Keto and Gym Performance
The honest assessment of keto and gym performance: it depends entirely on what type of training you do. For steady-state aerobic activity at moderate intensity (below ~70% of VO2 max), fat-adapted athletes can perform comparably to carbohydrate-fueled athletes after 6–12 weeks of adaptation. For high-intensity anaerobic work — heavy lifting, sprinting, HIIT, CrossFit WODs — performance is reliably impaired on standard keto because these activities depend on glycolytic (carbohydrate-burning) metabolism that simply cannot be replaced by fat oxidation at the required rate.

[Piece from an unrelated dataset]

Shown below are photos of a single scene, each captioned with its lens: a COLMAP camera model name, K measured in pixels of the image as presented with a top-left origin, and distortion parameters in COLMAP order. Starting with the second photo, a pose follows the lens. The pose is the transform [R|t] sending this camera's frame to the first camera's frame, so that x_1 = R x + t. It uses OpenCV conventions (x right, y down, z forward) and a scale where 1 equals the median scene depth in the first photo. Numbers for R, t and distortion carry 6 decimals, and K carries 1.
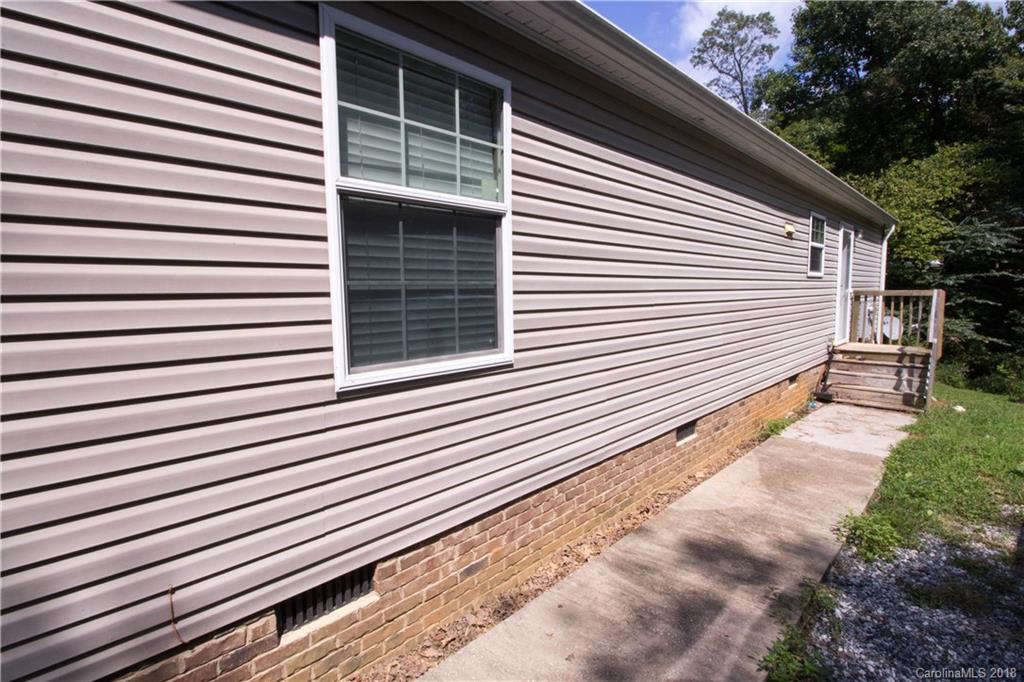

Strength athletes on keto typically experience a 5–15% reduction in maximum strength and power output during the first 4–8 weeks (the adaptation period). Some recover to near baseline after full adaptation; most do not fully match their carbohydrate-fueled strength. If your primary goal is strength sport performance, standard keto is probably not the optimal dietary strategy. If fat loss, metabolic health, or steady-state endurance performance are your primary goals, keto may be worth the tradeoffs.
Keto vs Low-Carb: Understanding the Difference
Not all low-carb diets are ketogenic. The threshold for nutritional ketosis is approximately 20–50g of net carbs per day — anything above this and most people will produce insufficient ketones for sustained ketosis. A "low-carb" diet might involve 100–150g of carbohydrates per day, which reduces glycemic response and insulin levels without inducing ketosis. This is metabolically beneficial in its own right but operates through different mechanisms than full ketosis.
For fat loss purposes, the evidence suggests both true keto and moderate low-carb produce similar outcomes when calories and protein are matched — the appetite-suppressing effect of ketosis gives keto a potential adherence advantage for some people. For athletic performance, low-carb (100–150g/day) is often a better compromise than strict keto for active people — it reduces glycemic variability and insulin spikes while still providing enough carbohydrate to support moderate-to-high intensity training.